13. Pour rejeter la demande de décharge de M. et Mme [J], l'arrêt, après avoir relevé qu'il ressort des motifs et du dispositif du jugement devenu définitif du tribunal correctionnel sur lequel s'appuient M. et Mme [J], d'une part, que le juge pénal les a relaxés au bénéfice du doute, en indiquant que la titularité des comptes bancaires suisses litigieux ne pouvait être imputée avec certitude à M. [J], d'autre part, que le doute portait sur la titularité des comptes bancaires suisses litigieux, le tribunal correctionnel ayant considéré que le fichier ne saurait constituer à lui seul une preuve suffisante, retient qu'il ressort du travail de rapprochement et de synthèse individuelle réalisé par l'administration fiscale à partir des données provenant des fichiers de la banque HSBC saisis, que M. [J] détenait soit directement depuis 1994 en tant que titulaire désigné sous le profil « 5039DL » clôturé le 28 juillet 2005, soit en tant que mandataire depuis le 7 juin 2005 par l'intermédiaire de la société « Pacific Ace Group Inc » située au Panama, les avoirs non déclarés en cause permettant de le désigner comme le véritable bénéficiaire des comptes taxés.
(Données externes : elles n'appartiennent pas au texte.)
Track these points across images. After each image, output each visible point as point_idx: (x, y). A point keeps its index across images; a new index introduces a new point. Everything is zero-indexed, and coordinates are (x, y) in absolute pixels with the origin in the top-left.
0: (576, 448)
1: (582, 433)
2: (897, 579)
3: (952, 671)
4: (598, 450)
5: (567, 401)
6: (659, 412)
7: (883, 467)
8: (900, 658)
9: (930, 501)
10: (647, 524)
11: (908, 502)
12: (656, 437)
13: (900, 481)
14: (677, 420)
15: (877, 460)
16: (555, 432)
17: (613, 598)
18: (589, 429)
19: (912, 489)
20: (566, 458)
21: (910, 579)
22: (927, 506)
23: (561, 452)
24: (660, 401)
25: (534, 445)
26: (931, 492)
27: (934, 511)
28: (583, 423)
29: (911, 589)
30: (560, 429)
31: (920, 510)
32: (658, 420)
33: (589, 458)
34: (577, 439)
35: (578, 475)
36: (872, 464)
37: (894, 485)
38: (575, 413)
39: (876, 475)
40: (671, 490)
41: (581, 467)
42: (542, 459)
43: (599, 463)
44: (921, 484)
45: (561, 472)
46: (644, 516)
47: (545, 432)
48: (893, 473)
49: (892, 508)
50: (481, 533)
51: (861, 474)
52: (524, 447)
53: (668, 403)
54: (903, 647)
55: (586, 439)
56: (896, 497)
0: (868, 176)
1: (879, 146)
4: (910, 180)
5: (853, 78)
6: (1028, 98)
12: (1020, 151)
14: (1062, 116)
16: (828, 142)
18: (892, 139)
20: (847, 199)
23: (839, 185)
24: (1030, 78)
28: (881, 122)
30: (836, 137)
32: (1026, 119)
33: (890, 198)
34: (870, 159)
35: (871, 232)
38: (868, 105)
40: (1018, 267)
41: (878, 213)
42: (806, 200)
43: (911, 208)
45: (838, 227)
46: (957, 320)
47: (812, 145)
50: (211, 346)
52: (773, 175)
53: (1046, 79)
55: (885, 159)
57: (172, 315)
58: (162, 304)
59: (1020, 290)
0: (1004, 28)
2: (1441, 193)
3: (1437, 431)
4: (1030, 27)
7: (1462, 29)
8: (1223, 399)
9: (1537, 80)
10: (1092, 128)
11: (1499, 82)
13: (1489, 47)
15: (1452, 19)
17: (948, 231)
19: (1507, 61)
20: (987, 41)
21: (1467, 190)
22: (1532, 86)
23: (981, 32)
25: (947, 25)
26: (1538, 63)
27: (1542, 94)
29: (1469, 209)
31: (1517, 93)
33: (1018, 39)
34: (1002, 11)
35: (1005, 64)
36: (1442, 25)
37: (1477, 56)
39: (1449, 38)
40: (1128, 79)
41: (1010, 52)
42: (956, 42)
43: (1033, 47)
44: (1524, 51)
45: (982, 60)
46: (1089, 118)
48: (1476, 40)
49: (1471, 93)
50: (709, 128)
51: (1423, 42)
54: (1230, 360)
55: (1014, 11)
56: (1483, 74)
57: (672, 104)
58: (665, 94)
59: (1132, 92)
Il en déduit que l'administration fiscale rapporte la preuve de la détention par M. et Mme [J] d'avoirs à l'étranger, et que les rappels d'impôt de solidarité sur la fortune sont bien fondés.
14. En statuant ainsi, alors qu'elle avait relevé que la procédure de redressement avait pour origine des faits identiques à ceux ayant donné lieu à un jugement définitif de relaxe devenu irrévocable, la cour d'appel, qui n'a pas tiré les conséquences de ses propres constatations, a violé le principe susvisé.
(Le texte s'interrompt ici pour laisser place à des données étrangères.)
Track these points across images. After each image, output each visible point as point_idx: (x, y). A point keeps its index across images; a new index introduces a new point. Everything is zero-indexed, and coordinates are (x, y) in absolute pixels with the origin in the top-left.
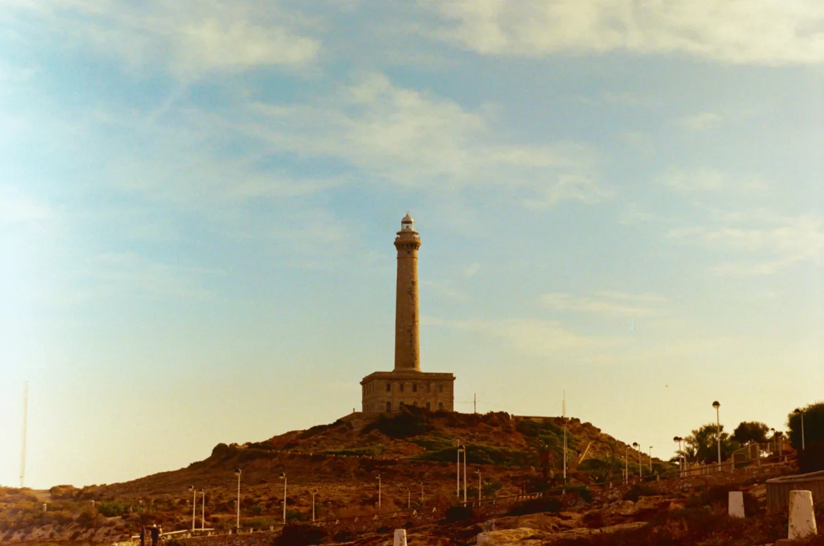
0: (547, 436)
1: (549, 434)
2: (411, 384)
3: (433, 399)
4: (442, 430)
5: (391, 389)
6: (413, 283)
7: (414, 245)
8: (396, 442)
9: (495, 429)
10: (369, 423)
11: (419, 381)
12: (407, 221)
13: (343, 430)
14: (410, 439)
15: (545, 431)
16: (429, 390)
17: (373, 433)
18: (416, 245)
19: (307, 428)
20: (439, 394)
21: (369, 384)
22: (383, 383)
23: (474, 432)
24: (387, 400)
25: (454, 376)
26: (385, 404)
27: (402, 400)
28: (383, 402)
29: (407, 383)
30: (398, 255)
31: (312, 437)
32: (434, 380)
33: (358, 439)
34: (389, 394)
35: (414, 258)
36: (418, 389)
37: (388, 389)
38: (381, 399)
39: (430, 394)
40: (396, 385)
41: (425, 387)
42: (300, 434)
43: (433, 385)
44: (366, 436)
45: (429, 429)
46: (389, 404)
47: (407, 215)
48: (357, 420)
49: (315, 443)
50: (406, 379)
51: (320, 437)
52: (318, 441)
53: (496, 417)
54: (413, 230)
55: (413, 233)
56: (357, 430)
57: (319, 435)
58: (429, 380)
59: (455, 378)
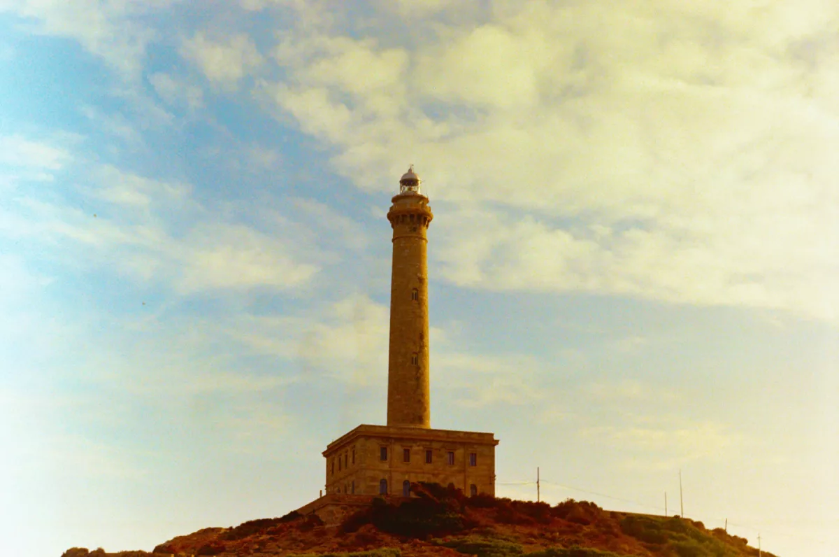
0: (682, 543)
1: (682, 539)
2: (421, 448)
3: (461, 477)
4: (491, 527)
5: (389, 455)
6: (421, 280)
7: (422, 218)
8: (415, 545)
9: (586, 529)
10: (352, 513)
11: (435, 445)
12: (409, 181)
13: (306, 527)
14: (440, 541)
15: (674, 534)
16: (452, 461)
17: (362, 530)
18: (425, 219)
19: (236, 524)
20: (471, 469)
21: (339, 452)
22: (374, 445)
23: (552, 532)
24: (381, 476)
25: (495, 438)
26: (377, 484)
27: (407, 477)
28: (373, 479)
29: (415, 448)
30: (395, 234)
31: (249, 538)
32: (463, 444)
33: (339, 540)
34: (386, 466)
35: (422, 239)
36: (434, 458)
37: (384, 457)
38: (370, 473)
39: (455, 468)
40: (398, 449)
41: (447, 456)
42: (225, 533)
43: (459, 453)
44: (352, 537)
45: (470, 526)
46: (383, 482)
47: (410, 170)
48: (331, 508)
49: (257, 547)
50: (414, 440)
51: (264, 537)
52: (262, 543)
53: (581, 509)
54: (419, 193)
55: (422, 198)
56: (332, 525)
57: (262, 533)
58: (454, 443)
59: (497, 442)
Portée et conséquences de la cassation
15. Après avis donné aux parties, conformément à l'article 1015 du code de procédure civile, il est fait application des articles L. 411-3, alinéa 2, du code de l'organisation judiciaire et 627 du code de procédure civile.
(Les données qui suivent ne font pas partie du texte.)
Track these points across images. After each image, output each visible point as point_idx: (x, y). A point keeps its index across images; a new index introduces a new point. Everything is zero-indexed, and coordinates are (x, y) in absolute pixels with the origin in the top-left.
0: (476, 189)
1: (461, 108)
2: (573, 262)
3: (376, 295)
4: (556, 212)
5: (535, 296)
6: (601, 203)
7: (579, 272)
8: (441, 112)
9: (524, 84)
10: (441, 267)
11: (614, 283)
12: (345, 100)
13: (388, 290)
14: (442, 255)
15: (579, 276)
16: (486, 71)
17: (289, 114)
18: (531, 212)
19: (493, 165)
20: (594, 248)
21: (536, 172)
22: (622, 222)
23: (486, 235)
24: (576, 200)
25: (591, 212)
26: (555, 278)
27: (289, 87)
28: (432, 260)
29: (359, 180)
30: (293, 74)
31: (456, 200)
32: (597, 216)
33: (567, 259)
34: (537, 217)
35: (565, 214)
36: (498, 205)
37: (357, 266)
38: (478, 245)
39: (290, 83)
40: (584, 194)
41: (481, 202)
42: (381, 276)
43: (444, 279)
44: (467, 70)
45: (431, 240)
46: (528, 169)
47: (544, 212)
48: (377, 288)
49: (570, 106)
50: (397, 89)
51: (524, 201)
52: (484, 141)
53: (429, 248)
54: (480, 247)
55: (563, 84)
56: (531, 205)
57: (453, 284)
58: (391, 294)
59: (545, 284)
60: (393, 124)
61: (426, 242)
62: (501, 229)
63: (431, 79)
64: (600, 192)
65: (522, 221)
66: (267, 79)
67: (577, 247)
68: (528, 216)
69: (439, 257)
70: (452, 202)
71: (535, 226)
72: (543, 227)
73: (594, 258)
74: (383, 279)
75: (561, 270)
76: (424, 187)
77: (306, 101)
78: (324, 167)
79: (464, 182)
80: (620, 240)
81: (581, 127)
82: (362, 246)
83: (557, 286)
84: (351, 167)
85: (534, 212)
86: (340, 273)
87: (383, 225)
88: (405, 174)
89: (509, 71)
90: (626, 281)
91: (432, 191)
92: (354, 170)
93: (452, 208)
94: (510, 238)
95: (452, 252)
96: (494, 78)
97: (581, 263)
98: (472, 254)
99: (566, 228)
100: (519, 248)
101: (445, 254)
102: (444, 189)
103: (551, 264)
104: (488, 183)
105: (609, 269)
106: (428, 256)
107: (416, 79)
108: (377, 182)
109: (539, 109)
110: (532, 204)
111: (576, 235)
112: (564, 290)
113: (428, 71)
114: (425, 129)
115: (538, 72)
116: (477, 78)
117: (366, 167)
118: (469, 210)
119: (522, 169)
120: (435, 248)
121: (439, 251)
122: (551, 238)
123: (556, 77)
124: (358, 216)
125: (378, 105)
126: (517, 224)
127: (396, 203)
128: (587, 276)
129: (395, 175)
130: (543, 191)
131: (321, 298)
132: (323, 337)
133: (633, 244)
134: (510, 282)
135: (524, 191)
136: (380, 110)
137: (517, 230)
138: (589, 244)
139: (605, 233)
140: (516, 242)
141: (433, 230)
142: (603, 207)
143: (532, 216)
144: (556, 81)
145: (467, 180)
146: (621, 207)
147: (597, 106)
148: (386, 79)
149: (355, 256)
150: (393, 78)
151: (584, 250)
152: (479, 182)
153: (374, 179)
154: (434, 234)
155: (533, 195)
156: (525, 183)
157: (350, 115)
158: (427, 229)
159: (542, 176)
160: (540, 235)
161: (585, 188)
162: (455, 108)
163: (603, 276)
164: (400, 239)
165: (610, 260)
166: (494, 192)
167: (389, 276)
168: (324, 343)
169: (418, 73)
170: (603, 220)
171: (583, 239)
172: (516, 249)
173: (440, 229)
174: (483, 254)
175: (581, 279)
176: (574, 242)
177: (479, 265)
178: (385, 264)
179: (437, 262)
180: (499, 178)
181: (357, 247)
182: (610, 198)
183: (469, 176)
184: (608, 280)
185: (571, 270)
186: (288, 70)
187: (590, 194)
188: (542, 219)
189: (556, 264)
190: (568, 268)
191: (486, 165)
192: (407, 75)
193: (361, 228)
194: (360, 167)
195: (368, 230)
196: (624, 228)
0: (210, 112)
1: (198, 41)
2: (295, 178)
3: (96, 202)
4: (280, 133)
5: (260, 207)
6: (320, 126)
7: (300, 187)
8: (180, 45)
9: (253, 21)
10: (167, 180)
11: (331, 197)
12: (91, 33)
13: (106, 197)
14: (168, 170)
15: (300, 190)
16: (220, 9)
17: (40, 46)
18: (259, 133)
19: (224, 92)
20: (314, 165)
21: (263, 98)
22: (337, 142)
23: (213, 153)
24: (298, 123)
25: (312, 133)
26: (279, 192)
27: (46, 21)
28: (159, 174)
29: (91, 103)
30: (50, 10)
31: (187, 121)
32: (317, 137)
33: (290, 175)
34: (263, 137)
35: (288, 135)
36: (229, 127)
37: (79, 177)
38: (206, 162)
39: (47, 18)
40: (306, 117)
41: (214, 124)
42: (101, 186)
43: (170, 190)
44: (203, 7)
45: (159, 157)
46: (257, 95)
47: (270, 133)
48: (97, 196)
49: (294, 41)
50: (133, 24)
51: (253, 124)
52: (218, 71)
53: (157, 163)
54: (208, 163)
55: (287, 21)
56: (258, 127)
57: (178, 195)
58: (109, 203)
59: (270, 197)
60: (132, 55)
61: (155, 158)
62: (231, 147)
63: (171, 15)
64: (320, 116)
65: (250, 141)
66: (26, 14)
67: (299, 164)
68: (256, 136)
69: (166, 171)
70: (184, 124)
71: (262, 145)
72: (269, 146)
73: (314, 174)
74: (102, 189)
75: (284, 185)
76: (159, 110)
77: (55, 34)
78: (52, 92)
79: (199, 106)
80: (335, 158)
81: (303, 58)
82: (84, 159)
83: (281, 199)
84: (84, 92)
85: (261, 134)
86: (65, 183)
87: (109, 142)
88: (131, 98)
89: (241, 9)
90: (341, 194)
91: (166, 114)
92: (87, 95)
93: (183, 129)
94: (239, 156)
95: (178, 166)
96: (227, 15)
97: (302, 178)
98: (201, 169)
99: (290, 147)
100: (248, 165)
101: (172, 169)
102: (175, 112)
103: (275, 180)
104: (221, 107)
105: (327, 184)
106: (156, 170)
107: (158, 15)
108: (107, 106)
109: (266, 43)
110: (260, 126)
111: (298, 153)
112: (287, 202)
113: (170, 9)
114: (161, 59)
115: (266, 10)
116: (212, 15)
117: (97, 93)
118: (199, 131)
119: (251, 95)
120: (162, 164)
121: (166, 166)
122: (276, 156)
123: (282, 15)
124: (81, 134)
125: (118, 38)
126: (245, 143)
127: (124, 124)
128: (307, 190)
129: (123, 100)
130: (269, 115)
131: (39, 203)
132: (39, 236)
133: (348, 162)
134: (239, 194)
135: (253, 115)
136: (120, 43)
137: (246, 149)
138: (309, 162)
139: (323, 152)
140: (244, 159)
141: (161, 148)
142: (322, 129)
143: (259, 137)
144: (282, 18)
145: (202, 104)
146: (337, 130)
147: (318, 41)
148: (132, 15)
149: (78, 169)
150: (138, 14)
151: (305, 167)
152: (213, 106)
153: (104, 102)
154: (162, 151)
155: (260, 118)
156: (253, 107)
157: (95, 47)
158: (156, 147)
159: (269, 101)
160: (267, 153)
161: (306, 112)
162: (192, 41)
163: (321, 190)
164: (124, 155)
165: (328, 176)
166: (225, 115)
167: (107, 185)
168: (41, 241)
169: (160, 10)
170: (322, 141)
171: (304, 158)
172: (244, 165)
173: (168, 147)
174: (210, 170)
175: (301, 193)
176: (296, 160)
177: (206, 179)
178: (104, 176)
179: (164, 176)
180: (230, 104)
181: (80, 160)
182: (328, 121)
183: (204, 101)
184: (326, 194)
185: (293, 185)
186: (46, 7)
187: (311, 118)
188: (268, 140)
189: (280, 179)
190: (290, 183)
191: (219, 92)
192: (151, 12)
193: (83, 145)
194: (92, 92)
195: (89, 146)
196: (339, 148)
16. L'intérêt d'une bonne administration de la justice justifie, en effet, que la Cour de cassation statue au fond.
17. La procédure de redressement ayant pour origine des faits identiques à ceux ayant donné lieu au jugement définitif de relaxe du 9 mai 2017 du tribunal correctionnel, il y a lieu de confirmer le jugement rendu le 28 janvier 2021 par le tribunal judiciaire de Paris ayant prononcé la décharge de l'imposition et de ses accessoires.
PAR CES MOTIFS, la Cour :
CASSE ET ANNULE, en toutes ses dispositions, l'arrêt rendu le 12 décembre 2022, entre les parties, par la cour d'appel de Paris ;
DIT n'y avoir lieu à renvoi ;
Confirme en toutes ses dispositions le jugement rendu le 28 janvier 2021 par le tribunal judiciaire de Paris ;
Condamne le directeur régional des finances publiques d'Ile-de-France et du département de Paris aux dépens, en ce compris ceux exposés devant la cour d'appel de Paris ;
En application de l'article 700 du code de procédure civile, rejette la demande formée par le directeur régional des finances publiques d'Ile-de-France et du département de Paris et le condamne à payer à M. et Mme [J] la somme globale de 3 000 euros ;
DIT n'y avoir lieu à renvoi ;
Dit que sur les diligences du procureur général près la Cour de cassation, le présent arrêt sera transmis pour être transcrit en marge ou à la suite de l'arrêt cassé ;
Ainsi fait et jugé par la Cour de cassation, chambre commerciale, financière et économique, et prononcé par le président en son audience publique du douze mars deux mille vingt-cinq.